What is needed: Quote exactly and only this range of lines in the data below: the line that holds "riconosciuto a livello" to the line that holds "sicuro e stabile", both included.

[Saved data entries]

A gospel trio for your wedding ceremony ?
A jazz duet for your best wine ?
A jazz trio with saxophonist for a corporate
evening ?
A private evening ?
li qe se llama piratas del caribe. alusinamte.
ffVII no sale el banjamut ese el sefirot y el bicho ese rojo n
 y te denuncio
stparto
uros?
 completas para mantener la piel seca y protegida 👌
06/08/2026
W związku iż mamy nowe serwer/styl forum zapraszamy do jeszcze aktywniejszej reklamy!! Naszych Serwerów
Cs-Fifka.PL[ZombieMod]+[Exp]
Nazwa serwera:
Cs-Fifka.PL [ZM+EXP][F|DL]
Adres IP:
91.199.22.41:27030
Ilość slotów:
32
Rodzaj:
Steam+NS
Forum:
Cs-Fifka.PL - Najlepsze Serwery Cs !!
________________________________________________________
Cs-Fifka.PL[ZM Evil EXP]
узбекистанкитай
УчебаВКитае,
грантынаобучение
...
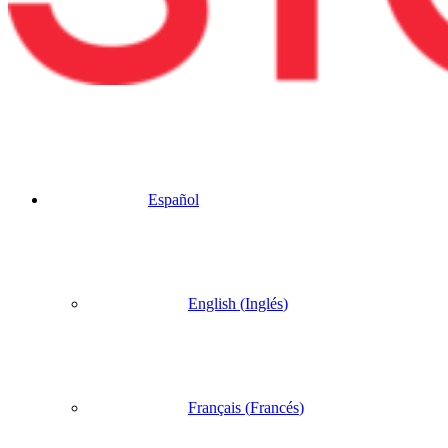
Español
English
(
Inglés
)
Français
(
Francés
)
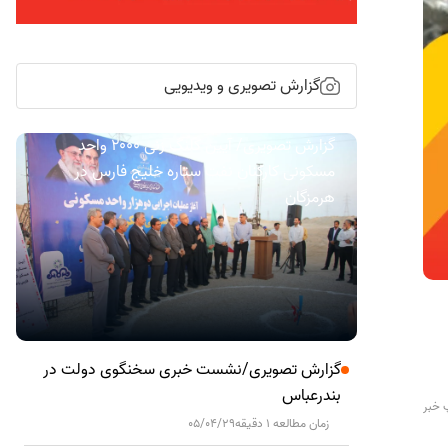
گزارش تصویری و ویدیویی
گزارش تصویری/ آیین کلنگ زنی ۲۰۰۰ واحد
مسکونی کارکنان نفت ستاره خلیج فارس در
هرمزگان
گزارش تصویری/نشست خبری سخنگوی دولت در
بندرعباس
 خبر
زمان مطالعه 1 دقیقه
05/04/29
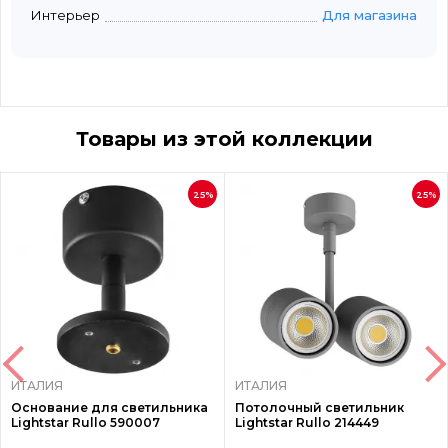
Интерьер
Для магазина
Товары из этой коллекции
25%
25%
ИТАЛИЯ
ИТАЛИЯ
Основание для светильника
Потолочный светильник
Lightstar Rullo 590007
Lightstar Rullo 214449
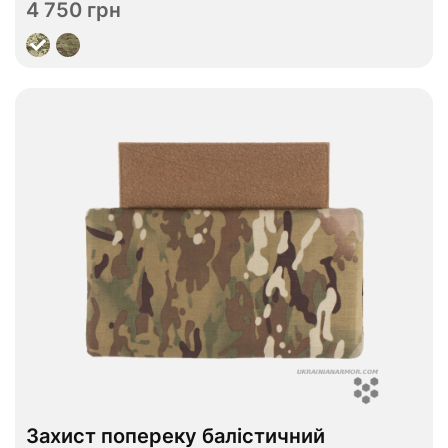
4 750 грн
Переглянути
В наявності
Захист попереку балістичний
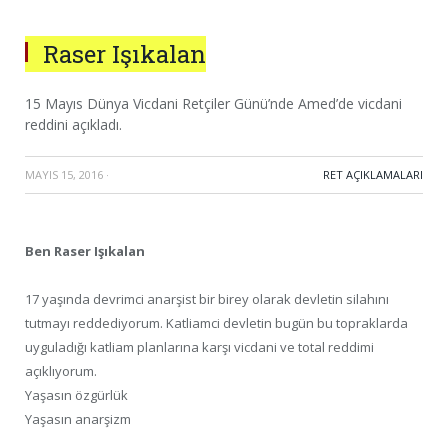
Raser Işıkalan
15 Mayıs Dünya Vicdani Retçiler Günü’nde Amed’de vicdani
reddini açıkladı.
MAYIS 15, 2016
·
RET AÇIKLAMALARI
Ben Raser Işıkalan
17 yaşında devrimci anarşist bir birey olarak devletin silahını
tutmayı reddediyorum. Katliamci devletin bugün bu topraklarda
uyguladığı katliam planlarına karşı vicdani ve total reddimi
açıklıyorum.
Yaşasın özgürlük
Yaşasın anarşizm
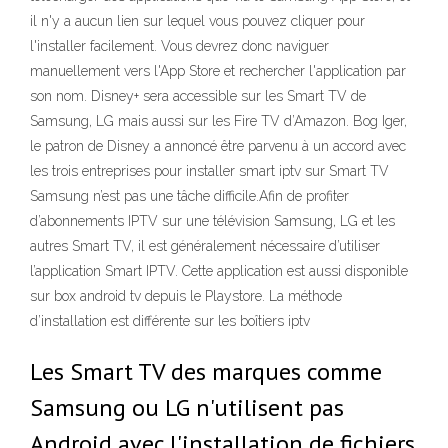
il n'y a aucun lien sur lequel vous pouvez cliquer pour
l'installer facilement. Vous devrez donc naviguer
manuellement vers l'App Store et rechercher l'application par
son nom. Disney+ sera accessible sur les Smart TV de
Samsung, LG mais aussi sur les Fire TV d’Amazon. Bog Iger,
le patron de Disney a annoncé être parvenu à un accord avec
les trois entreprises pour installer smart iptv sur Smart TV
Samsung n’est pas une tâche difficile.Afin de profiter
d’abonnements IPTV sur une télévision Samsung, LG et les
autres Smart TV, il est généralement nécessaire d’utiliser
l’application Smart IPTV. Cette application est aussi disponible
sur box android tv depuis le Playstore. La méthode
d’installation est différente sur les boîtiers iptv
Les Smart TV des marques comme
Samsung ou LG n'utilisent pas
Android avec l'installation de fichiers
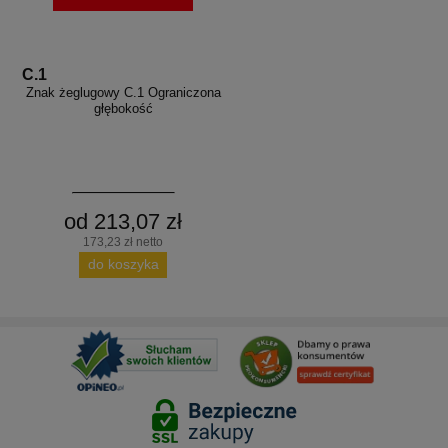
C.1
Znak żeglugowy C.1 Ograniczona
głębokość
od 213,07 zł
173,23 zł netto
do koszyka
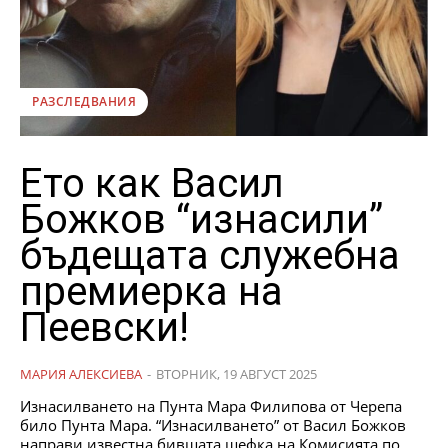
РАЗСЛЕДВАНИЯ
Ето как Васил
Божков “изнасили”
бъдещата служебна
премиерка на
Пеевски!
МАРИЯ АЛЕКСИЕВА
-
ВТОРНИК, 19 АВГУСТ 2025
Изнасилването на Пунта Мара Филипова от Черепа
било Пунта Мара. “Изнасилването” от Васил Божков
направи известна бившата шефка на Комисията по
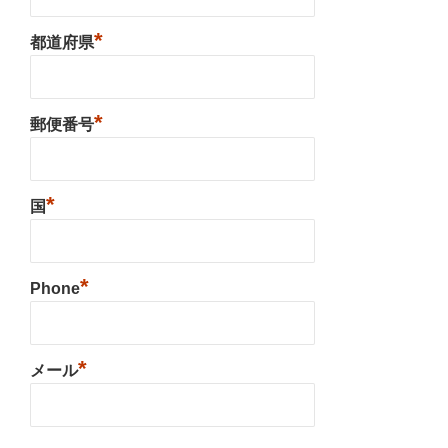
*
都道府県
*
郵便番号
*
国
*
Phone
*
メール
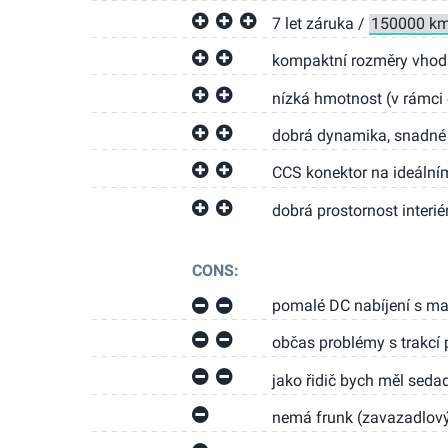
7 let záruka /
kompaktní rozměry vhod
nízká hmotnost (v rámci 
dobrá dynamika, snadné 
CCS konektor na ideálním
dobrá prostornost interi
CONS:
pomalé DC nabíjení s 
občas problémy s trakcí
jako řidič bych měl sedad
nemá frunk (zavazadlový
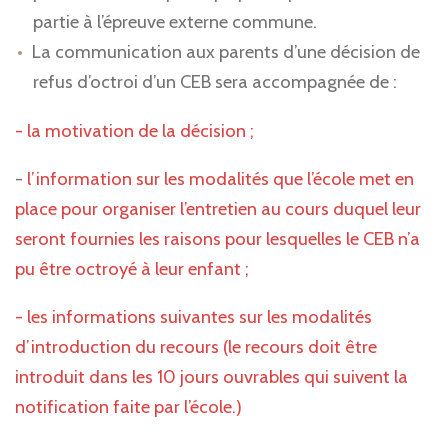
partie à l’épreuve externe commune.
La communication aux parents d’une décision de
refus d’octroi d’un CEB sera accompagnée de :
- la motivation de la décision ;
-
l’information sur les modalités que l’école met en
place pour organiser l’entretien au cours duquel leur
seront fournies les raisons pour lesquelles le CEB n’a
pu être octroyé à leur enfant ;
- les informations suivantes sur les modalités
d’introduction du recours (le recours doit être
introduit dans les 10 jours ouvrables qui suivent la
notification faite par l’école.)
---
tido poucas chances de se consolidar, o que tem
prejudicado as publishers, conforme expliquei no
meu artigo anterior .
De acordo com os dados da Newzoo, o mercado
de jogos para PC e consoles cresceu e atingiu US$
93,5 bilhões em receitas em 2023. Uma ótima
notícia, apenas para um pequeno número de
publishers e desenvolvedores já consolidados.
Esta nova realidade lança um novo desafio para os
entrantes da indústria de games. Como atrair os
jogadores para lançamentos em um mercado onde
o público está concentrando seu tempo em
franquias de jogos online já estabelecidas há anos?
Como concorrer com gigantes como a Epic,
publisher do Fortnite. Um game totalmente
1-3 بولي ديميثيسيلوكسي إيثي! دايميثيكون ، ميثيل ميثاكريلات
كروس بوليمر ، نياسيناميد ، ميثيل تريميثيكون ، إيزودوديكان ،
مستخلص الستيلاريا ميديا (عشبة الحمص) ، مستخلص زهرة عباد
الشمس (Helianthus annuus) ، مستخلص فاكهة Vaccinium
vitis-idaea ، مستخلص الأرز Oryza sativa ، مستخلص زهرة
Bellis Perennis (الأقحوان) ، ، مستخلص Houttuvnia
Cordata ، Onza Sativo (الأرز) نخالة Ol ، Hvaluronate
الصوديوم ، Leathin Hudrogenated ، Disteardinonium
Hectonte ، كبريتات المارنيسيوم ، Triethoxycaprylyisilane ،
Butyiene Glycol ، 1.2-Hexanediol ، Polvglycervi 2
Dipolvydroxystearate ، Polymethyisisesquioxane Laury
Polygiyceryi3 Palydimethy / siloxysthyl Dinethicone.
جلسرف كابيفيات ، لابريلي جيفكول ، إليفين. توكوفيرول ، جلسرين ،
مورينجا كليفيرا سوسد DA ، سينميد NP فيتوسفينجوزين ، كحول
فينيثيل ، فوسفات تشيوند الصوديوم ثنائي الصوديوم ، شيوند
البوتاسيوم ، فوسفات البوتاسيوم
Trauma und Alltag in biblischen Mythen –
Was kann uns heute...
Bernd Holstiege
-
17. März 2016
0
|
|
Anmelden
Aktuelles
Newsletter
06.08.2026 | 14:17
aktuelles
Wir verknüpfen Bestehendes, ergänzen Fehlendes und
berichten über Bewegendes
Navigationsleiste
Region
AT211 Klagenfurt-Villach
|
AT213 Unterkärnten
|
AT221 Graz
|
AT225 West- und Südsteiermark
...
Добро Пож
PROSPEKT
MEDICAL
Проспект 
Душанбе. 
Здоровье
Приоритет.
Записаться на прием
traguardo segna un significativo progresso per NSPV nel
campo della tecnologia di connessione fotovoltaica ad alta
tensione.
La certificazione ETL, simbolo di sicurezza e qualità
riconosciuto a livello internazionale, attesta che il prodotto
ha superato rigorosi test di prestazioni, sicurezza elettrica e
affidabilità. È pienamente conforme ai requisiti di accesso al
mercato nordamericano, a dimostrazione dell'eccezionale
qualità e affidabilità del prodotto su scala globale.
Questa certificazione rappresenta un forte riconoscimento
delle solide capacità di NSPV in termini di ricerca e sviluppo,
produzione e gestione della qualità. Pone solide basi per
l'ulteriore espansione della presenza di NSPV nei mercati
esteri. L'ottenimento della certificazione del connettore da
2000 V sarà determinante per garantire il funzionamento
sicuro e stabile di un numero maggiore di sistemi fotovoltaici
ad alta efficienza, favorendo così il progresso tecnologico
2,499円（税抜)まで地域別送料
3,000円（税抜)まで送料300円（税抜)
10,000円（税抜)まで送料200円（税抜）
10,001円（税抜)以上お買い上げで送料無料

Written answer:
riconosciuto a livello internazionale, attesta che il prodotto
ha superato rigorosi test di prestazioni, sicurezza elettrica e
affidabilità. È pienamente conforme ai requisiti di accesso al
mercato nordamericano, a dimostrazione dell'eccezionale
qualità e affidabilità del prodotto su scala globale.
Questa certificazione rappresenta un forte riconoscimento
delle solide capacità di NSPV in termini di ricerca e sviluppo,
produzione e gestione della qualità. Pone solide basi per
l'ulteriore espansione della presenza di NSPV nei mercati
esteri. L'ottenimento della certificazione del connettore da
2000 V sarà determinante per garantire il funzionamento
sicuro e stabile di un numero maggiore di sistemi fotovoltaici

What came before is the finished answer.